Problem description
Copy the following entries word for word, from the first line through the line containing "genus: Eleocharis".

[Extracted data entries]
start

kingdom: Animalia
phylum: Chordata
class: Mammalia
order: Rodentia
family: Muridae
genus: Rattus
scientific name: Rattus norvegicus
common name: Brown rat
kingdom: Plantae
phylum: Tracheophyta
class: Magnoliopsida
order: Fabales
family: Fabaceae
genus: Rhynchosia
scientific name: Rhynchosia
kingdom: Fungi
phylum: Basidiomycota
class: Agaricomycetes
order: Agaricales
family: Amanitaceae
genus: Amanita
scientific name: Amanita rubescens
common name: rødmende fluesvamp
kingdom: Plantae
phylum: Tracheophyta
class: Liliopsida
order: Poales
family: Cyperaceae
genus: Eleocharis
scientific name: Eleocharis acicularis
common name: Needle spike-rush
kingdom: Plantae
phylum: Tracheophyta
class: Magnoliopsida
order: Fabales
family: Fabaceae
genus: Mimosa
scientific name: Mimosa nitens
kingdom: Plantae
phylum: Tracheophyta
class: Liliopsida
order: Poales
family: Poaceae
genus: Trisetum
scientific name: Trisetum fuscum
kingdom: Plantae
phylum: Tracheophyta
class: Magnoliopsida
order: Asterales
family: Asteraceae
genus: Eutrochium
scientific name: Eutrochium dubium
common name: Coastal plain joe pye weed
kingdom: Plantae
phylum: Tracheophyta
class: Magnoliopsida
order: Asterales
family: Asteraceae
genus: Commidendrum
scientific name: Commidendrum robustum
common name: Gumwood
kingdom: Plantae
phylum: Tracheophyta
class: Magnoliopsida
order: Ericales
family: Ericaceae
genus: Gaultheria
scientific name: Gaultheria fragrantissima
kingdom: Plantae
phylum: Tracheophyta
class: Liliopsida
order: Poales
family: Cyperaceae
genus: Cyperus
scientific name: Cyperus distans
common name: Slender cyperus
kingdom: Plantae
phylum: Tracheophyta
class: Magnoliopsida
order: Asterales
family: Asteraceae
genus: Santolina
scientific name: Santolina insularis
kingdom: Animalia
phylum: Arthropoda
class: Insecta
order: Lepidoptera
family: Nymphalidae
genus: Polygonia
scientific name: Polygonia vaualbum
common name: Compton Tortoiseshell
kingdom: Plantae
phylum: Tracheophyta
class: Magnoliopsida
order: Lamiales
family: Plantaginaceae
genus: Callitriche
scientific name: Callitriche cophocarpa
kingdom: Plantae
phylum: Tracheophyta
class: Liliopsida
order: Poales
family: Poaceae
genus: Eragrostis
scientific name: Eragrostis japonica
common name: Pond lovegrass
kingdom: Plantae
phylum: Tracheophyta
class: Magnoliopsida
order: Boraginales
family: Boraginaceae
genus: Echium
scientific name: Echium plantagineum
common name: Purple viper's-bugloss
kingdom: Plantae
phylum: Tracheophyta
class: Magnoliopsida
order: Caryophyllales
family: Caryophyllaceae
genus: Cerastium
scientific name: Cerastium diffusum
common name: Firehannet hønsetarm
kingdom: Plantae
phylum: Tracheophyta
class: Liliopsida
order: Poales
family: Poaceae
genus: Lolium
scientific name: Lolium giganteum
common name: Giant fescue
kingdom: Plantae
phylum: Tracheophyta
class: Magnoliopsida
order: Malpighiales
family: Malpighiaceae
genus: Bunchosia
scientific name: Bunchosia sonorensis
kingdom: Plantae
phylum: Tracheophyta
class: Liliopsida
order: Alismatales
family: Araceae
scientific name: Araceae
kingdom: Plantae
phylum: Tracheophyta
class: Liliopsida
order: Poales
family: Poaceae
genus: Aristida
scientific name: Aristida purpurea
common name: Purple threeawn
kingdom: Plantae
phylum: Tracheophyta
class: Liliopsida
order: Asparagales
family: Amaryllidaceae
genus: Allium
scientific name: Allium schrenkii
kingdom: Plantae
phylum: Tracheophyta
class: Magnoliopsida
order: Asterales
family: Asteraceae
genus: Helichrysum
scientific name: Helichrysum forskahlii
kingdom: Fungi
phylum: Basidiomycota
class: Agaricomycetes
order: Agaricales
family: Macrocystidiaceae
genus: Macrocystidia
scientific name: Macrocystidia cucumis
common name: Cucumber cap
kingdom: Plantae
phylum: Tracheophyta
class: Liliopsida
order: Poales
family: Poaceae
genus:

end

Answer to the exercise
kingdom: Animalia
phylum: Chordata
class: Mammalia
order: Rodentia
family: Muridae
genus: Rattus
scientific name: Rattus norvegicus
common name: Brown rat
kingdom: Plantae
phylum: Tracheophyta
class: Magnoliopsida
order: Fabales
family: Fabaceae
genus: Rhynchosia
scientific name: Rhynchosia
kingdom: Fungi
phylum: Basidiomycota
class: Agaricomycetes
order: Agaricales
family: Amanitaceae
genus: Amanita
scientific name: Amanita rubescens
common name: rødmende fluesvamp
kingdom: Plantae
phylum: Tracheophyta
class: Liliopsida
order: Poales
family: Cyperaceae
genus: Eleocharis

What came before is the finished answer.